Köpplinger animiert das Ensemble zur Aufhebung der Grenze zwischenSchauspiel und Gesang.

Egbert Tholl, Süddeutsche Zeitung, 24. Feb.2004
Champagner-Cliques letztes Zucken

...Köpplinger hat sich die äußere Handlung des Stückes völlig neu zurechtgelegt und daher auch das libretto in den Dialog-Pastien umgeschrieben. Er hat den Text entkitscht und gestrafft. Vermutlich ist eine solche Neufassung noch Köpplingers leichteste Übung - der Mann gilt als Allrounder.

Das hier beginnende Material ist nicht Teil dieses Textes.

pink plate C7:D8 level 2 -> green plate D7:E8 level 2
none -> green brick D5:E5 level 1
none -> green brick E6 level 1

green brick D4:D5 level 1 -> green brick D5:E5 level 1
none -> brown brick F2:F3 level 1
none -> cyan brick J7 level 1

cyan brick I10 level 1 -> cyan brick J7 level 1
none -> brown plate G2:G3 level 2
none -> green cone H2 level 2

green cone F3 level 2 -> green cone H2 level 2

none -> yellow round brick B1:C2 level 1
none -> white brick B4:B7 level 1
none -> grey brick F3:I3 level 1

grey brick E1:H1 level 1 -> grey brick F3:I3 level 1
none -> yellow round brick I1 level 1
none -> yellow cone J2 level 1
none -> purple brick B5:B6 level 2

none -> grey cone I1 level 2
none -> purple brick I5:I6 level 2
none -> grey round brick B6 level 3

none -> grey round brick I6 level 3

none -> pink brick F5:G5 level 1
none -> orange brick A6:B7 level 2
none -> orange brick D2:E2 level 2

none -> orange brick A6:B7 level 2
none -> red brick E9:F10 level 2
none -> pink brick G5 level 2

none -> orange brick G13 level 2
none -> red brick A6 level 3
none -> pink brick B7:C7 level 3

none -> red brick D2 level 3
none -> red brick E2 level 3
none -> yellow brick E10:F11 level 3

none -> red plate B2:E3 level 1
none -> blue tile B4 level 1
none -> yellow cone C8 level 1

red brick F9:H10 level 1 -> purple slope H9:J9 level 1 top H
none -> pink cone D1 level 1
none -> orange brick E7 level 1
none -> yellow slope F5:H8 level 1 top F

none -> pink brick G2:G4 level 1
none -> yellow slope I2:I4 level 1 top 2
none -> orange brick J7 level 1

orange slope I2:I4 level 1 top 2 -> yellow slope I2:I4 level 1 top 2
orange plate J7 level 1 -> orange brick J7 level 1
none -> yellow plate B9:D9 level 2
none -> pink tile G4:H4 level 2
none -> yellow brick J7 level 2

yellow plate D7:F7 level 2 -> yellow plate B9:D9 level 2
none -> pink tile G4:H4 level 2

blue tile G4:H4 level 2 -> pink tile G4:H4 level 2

Johannes Rubner, Münchner Kultur, 21.Feb.2004
Vordergründige Operettenseligkeit ist nicht Sache Josef Köpplingers…Der Regisseur entstaubt das Handlungsgerüst und sorgt für eine schlüssige Neuentdeckung…Das gelingt ihm mit revueartigen Effekten und einer präzisen Charakterisierung der Protagonisten, die beinahe an Arthur Schnitzler denken lässt. Nicht gegen die Musik und nicht für eine billige Dreigroschenromantik inszeniert, entpuppt sich diese Gräfin Mariza als wahrer Glücksfall.

Oskar Tonkli, Wiener Zeitung, Oktober 2008
Der Intendant zeigt mit Anspielungen an die aktuelle Finanzkrise eine die Wirtschaft ignorierende, feiernde Gesellschaft mit latenter Sehnsucht nach der "guten, alten Zeit". Er zeigt aber auch den Rassismus gegenüber den "Zigeunern" und den Hass jener gegen den Adel. In seiner sorgfältig ausgefeilten Personenführung gelingt ihm - in einem geschmackvollen, hellen Salon und eleganten Kostümen – eine passende Mischung aus Sentiment und Humor.